§ Task statement:
Exactly as written, return the entries below, minus any pictures.

§ Information given:
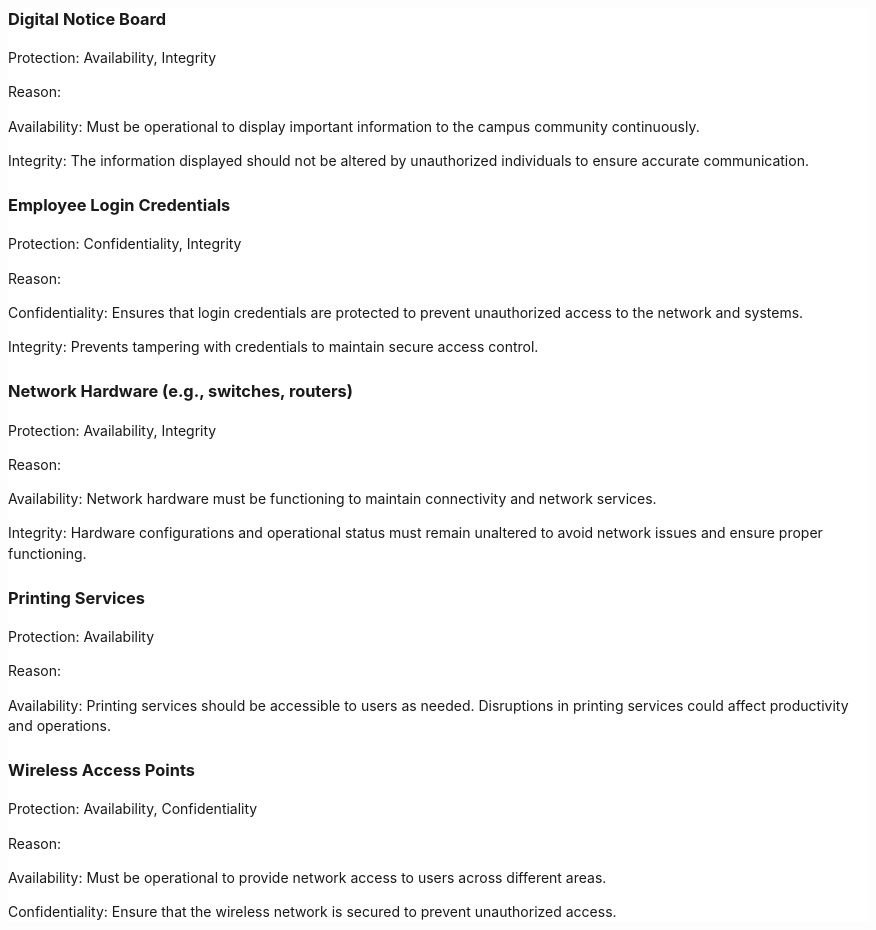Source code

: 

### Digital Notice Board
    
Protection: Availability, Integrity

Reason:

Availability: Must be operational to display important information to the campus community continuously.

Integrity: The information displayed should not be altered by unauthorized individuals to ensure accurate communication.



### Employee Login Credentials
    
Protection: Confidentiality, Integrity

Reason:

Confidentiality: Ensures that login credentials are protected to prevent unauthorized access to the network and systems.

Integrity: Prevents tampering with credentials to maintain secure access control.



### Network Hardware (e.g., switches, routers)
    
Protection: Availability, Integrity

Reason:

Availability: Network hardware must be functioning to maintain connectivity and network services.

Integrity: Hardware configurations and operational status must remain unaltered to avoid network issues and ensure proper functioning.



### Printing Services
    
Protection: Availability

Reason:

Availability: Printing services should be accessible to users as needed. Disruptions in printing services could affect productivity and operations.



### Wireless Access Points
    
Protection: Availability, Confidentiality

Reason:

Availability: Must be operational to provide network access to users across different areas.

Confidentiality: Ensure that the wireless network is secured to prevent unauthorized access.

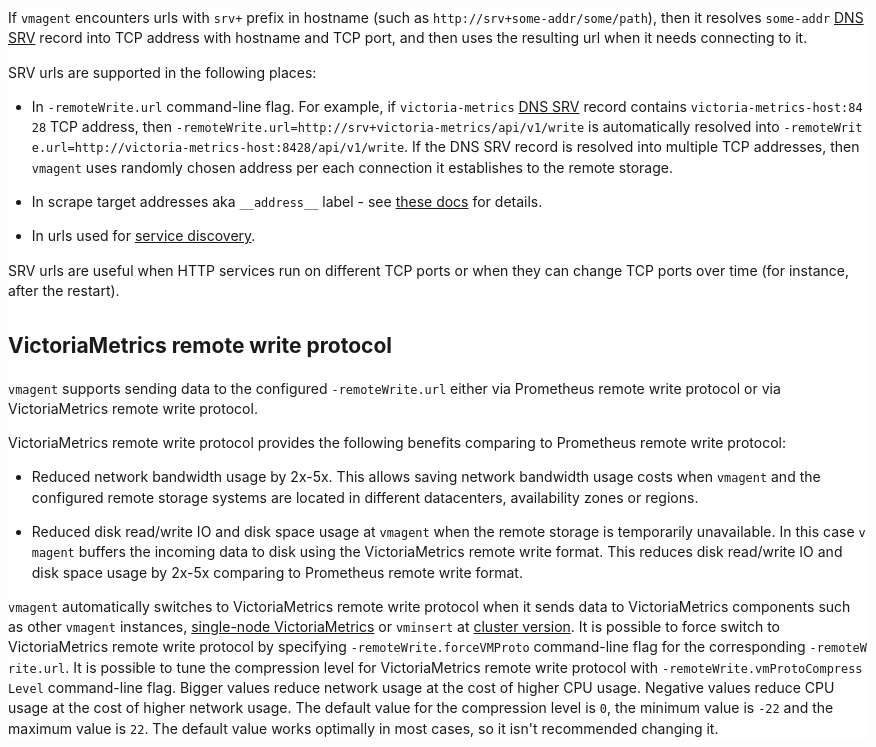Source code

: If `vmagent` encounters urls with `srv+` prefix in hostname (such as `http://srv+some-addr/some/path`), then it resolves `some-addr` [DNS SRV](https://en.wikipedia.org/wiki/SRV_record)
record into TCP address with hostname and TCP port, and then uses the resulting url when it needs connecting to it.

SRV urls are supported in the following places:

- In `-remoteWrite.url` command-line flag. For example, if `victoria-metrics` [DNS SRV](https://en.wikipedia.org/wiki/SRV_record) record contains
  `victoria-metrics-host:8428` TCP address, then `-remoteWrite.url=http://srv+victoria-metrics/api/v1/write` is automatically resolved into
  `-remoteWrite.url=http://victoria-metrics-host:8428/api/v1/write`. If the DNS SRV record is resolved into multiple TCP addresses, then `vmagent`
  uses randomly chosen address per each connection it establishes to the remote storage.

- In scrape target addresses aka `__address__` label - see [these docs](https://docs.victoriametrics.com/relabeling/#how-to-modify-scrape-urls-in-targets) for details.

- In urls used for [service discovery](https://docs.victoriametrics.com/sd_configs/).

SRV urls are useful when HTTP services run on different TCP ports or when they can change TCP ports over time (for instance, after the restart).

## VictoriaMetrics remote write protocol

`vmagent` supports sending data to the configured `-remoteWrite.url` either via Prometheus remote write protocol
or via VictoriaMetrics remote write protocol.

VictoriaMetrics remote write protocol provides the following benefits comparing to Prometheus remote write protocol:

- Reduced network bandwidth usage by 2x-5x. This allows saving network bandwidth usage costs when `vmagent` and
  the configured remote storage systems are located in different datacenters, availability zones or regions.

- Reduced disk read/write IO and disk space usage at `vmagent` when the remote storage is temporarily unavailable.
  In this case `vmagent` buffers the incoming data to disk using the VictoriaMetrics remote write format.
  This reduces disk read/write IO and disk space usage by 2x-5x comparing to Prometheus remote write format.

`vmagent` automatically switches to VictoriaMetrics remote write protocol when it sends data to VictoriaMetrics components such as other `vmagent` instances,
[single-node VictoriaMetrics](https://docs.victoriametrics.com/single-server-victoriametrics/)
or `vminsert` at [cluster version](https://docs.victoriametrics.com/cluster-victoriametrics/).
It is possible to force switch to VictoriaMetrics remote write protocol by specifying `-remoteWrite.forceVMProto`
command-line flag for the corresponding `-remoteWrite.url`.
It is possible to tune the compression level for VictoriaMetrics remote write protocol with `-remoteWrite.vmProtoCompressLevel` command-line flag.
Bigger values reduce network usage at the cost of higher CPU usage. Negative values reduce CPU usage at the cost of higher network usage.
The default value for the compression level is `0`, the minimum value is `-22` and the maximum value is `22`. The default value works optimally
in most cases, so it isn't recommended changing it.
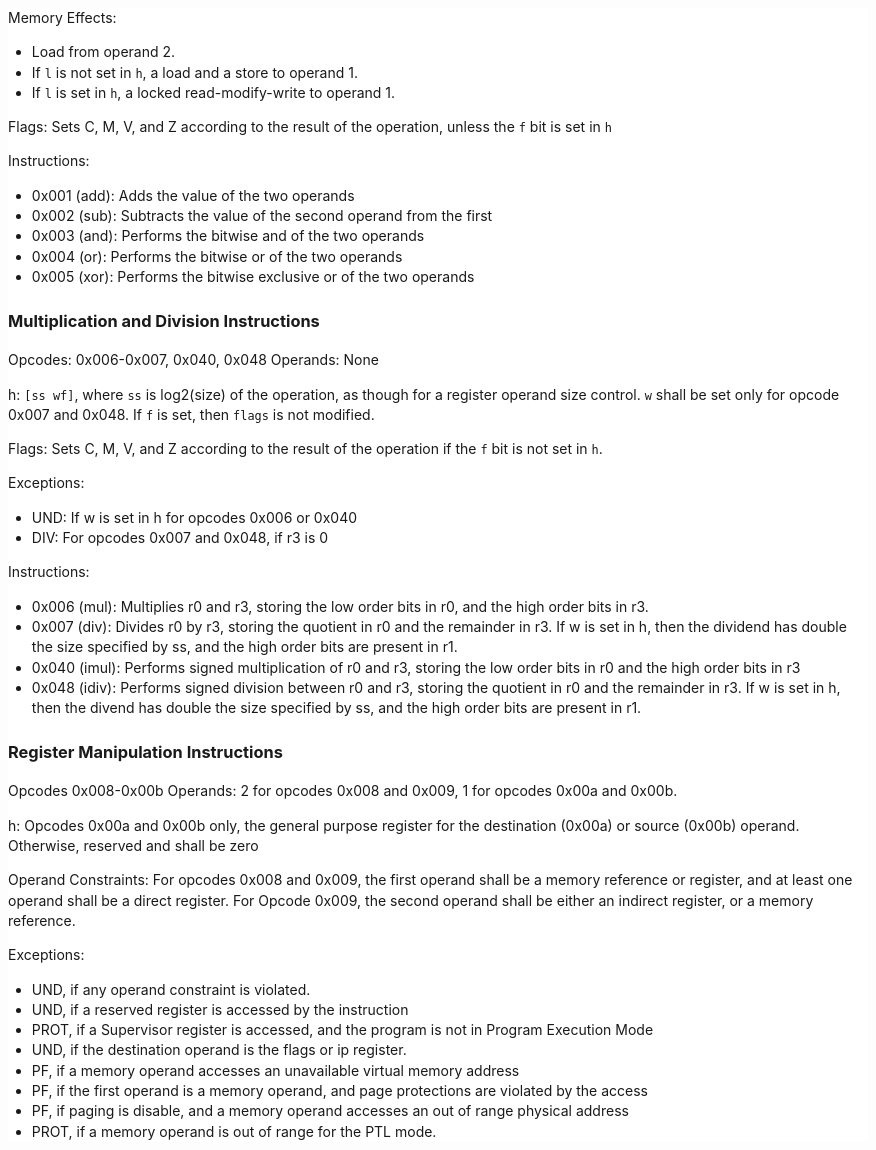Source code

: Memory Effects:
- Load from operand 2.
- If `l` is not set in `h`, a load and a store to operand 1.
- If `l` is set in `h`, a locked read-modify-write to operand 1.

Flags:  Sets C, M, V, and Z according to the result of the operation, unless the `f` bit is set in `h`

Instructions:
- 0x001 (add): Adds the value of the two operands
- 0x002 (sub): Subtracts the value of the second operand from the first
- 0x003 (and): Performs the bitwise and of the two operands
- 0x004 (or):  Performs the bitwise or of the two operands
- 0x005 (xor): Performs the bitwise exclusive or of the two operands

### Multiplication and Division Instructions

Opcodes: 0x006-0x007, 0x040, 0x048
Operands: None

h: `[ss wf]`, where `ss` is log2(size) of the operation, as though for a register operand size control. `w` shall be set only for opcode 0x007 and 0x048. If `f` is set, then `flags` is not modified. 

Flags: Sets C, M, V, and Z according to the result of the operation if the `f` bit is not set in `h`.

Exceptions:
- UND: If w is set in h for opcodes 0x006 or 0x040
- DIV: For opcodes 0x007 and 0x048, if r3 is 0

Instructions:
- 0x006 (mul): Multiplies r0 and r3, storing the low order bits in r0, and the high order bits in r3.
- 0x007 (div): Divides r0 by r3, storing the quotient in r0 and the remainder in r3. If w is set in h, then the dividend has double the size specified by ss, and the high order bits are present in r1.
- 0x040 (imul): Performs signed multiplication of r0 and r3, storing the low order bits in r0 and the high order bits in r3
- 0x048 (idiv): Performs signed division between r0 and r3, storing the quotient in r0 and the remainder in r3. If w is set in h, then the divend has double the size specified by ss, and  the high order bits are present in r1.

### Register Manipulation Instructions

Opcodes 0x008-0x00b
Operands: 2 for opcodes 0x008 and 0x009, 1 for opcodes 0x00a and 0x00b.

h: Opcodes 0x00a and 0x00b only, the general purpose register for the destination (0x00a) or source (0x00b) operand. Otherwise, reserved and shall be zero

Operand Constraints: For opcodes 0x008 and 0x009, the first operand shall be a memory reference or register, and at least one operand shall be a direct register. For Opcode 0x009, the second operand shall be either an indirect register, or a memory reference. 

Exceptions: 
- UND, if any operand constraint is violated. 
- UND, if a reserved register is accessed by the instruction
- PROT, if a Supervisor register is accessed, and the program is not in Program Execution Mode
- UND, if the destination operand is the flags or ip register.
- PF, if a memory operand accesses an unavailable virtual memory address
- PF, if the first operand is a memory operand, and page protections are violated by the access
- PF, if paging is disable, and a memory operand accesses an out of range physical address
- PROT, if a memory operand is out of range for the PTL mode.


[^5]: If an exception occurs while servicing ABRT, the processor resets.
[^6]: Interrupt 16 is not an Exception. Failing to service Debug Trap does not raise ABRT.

§ Response:
Source code

: 

### Digital Notice Board
    
Protection: Availability, Integrity

Reason:

Availability: Must be operational to display important information to the campus community continuously.

Integrity: The information displayed should not be altered by unauthorized individuals to ensure accurate communication.



### Employee Login Credentials
    
Protection: Confidentiality, Integrity

Reason:

Confidentiality: Ensures that login credentials are protected to prevent unauthorized access to the network and systems.

Integrity: Prevents tampering with credentials to maintain secure access control.



### Network Hardware (e.g., switches, routers)
    
Protection: Availability, Integrity

Reason:

Availability: Network hardware must be functioning to maintain connectivity and network services.

Integrity: Hardware configurations and operational status must remain unaltered to avoid network issues and ensure proper functioning.



### Printing Services
    
Protection: Availability

Reason:

Availability: Printing services should be accessible to users as needed. Disruptions in printing services could affect productivity and operations.



### Wireless Access Points
    
Protection: Availability, Confidentiality

Reason:

Availability: Must be operational to provide network access to users across different areas.

Confidentiality: Ensure that the wireless network is secured to prevent unauthorized access.

Source code

: If `vmagent` encounters urls with `srv+` prefix in hostname (such as `http://srv+some-addr/some/path`), then it resolves `some-addr` [DNS SRV](https://en.wikipedia.org/wiki/SRV_record)
record into TCP address with hostname and TCP port, and then uses the resulting url when it needs connecting to it.

SRV urls are supported in the following places:

- In `-remoteWrite.url` command-line flag. For example, if `victoria-metrics` [DNS SRV](https://en.wikipedia.org/wiki/SRV_record) record contains
  `victoria-metrics-host:8428` TCP address, then `-remoteWrite.url=http://srv+victoria-metrics/api/v1/write` is automatically resolved into
  `-remoteWrite.url=http://victoria-metrics-host:8428/api/v1/write`. If the DNS SRV record is resolved into multiple TCP addresses, then `vmagent`
  uses randomly chosen address per each connection it establishes to the remote storage.

- In scrape target addresses aka `__address__` label - see [these docs](https://docs.victoriametrics.com/relabeling/#how-to-modify-scrape-urls-in-targets) for details.

- In urls used for [service discovery](https://docs.victoriametrics.com/sd_configs/).

SRV urls are useful when HTTP services run on different TCP ports or when they can change TCP ports over time (for instance, after the restart).

## VictoriaMetrics remote write protocol

`vmagent` supports sending data to the configured `-remoteWrite.url` either via Prometheus remote write protocol
or via VictoriaMetrics remote write protocol.

VictoriaMetrics remote write protocol provides the following benefits comparing to Prometheus remote write protocol:

- Reduced network bandwidth usage by 2x-5x. This allows saving network bandwidth usage costs when `vmagent` and
  the configured remote storage systems are located in different datacenters, availability zones or regions.

- Reduced disk read/write IO and disk space usage at `vmagent` when the remote storage is temporarily unavailable.
  In this case `vmagent` buffers the incoming data to disk using the VictoriaMetrics remote write format.
  This reduces disk read/write IO and disk space usage by 2x-5x comparing to Prometheus remote write format.

`vmagent` automatically switches to VictoriaMetrics remote write protocol when it sends data to VictoriaMetrics components such as other `vmagent` instances,
[single-node VictoriaMetrics](https://docs.victoriametrics.com/single-server-victoriametrics/)
or `vminsert` at [cluster version](https://docs.victoriametrics.com/cluster-victoriametrics/).
It is possible to force switch to VictoriaMetrics remote write protocol by specifying `-remoteWrite.forceVMProto`
command-line flag for the corresponding `-remoteWrite.url`.
It is possible to tune the compression level for VictoriaMetrics remote write protocol with `-remoteWrite.vmProtoCompressLevel` command-line flag.
Bigger values reduce network usage at the cost of higher CPU usage. Negative values reduce CPU usage at the cost of higher network usage.
The default value for the compression level is `0`, the minimum value is `-22` and the maximum value is `22`. The default value works optimally
in most cases, so it isn't recommended changing it.
Source code

: Memory Effects:
- Load from operand 2.
- If `l` is not set in `h`, a load and a store to operand 1.
- If `l` is set in `h`, a locked read-modify-write to operand 1.

Flags:  Sets C, M, V, and Z according to the result of the operation, unless the `f` bit is set in `h`

Instructions:
- 0x001 (add): Adds the value of the two operands
- 0x002 (sub): Subtracts the value of the second operand from the first
- 0x003 (and): Performs the bitwise and of the two operands
- 0x004 (or):  Performs the bitwise or of the two operands
- 0x005 (xor): Performs the bitwise exclusive or of the two operands

### Multiplication and Division Instructions

Opcodes: 0x006-0x007, 0x040, 0x048
Operands: None

h: `[ss wf]`, where `ss` is log2(size) of the operation, as though for a register operand size control. `w` shall be set only for opcode 0x007 and 0x048. If `f` is set, then `flags` is not modified. 

Flags: Sets C, M, V, and Z according to the result of the operation if the `f` bit is not set in `h`.

Exceptions:
- UND: If w is set in h for opcodes 0x006 or 0x040
- DIV: For opcodes 0x007 and 0x048, if r3 is 0

Instructions:
- 0x006 (mul): Multiplies r0 and r3, storing the low order bits in r0, and the high order bits in r3.
- 0x007 (div): Divides r0 by r3, storing the quotient in r0 and the remainder in r3. If w is set in h, then the dividend has double the size specified by ss, and the high order bits are present in r1.
- 0x040 (imul): Performs signed multiplication of r0 and r3, storing the low order bits in r0 and the high order bits in r3
- 0x048 (idiv): Performs signed division between r0 and r3, storing the quotient in r0 and the remainder in r3. If w is set in h, then the divend has double the size specified by ss, and  the high order bits are present in r1.

### Register Manipulation Instructions

Opcodes 0x008-0x00b
Operands: 2 for opcodes 0x008 and 0x009, 1 for opcodes 0x00a and 0x00b.

h: Opcodes 0x00a and 0x00b only, the general purpose register for the destination (0x00a) or source (0x00b) operand. Otherwise, reserved and shall be zero

Operand Constraints: For opcodes 0x008 and 0x009, the first operand shall be a memory reference or register, and at least one operand shall be a direct register. For Opcode 0x009, the second operand shall be either an indirect register, or a memory reference. 

Exceptions: 
- UND, if any operand constraint is violated. 
- UND, if a reserved register is accessed by the instruction
- PROT, if a Supervisor register is accessed, and the program is not in Program Execution Mode
- UND, if the destination operand is the flags or ip register.
- PF, if a memory operand accesses an unavailable virtual memory address
- PF, if the first operand is a memory operand, and page protections are violated by the access
- PF, if paging is disable, and a memory operand accesses an out of range physical address
- PROT, if a memory operand is out of range for the PTL mode.


[^5]: If an exception occurs while servicing ABRT, the processor resets.
[^6]: Interrupt 16 is not an Exception. Failing to service Debug Trap does not raise ABRT.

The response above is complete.